On Nov 9, 2010, at 5:48 PM, Edmond Ho wrote:

> To summarize, I use dup2() to "bind" stdout to my own NSPipe, and then add
> an NSNotification observer to listen for an
> NSFileHandleReadCompletionNotification on the NSPipe; the notification
> callback then reads the NSPipe. NSFileHandle readInBackgroundAndNotify is
> used to asynchronously read the data.
> 
> This approach works, for the most part -- when executed scripts print only a
> small amount of data to stdout, my app redirects the output to an NSTextView
> successfully. However, when executed scripts print a large amount of data to
> stdout, the app hangs.
> 
> I think the problem is that the pipe buffer is not being flushed/read when
> it's full; when the pipe is full, the script interpreter then is blocked
> because it's waiting for the pipe to empty so that it can write.

Yes, but do you understand why?  You're using the same thread to both write to 
the pipe and handle the data read from the pipe, but it can only be doing one 
at a time.

> I'm sure that what I want to do is possible -- after all, the Xcode debugger
> console has no problems displaying stdout when running the same script that
> hangs my app.

That's because Xcode is an independent process from the process executing the 
script.


> I guess my question is: How do I deal with a large amount of data that's
> printed to stdout in this situation? Is there some configuration I can use
> to change the buffering behavior (I've read elsewhere that stdout is
> block-buffered by default)? Is there a way to force NSFileHandle
> readInBackgroundAndNotify to read the pipe more frequently?
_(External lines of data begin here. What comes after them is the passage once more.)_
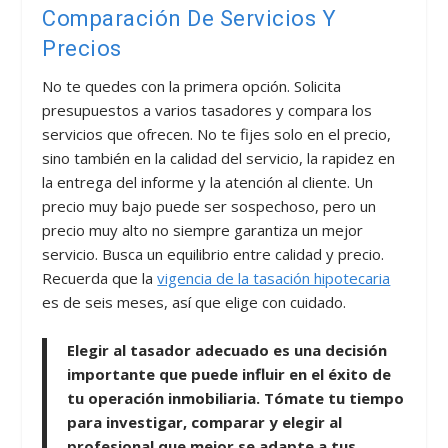
Comparación De Servicios Y
Precios
No te quedes con la primera opción. Solicita
presupuestos a varios tasadores y compara los
servicios que ofrecen. No te fijes solo en el precio,
sino también en la calidad del servicio, la rapidez en
la entrega del informe y la atención al cliente. Un
precio muy bajo puede ser sospechoso, pero un
precio muy alto no siempre garantiza un mejor
servicio. Busca un equilibrio entre calidad y precio.
Recuerda que la
vigencia de la tasación hipotecaria
es de seis meses, así que elige con cuidado.
Elegir al tasador adecuado es una decisión
importante que puede influir en el éxito de
tu operación inmobiliaria. Tómate tu tiempo
para investigar, comparar y elegir al
profesional que mejor se adapte a tus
The size of the buffer doesn't matter, in the long run.  Nor does "buffering 
behavior".  And having NSFileHandle read more frequently, whatever that might 
mean, would only make the problem worse.

Think about it.  What does NSFileHandle do when it has read some data in the 
background?  It queues up a message for the main thread (or whatever thread you 
did the -readInBackgroundAndNotify from) to handle the data.  Until you issue 
another -readInBackgroundAndNotify, it doesn't read further.

Now, what is your main thread doing?  Well, it's writing to stdout.  It is 
definitely not prepared to handle the notification from NSFileHandle -- that 
is, it's not sitting idle in the run loop.  So, it has ceased asking 
NSFileHandle to read from the pipe.  So, eventually, the script is going to 
fill whatever buffer there is.

You have to arrange to execute the two things on independent threads of 
execution, or even processes.  That's the only way to avoid the problem.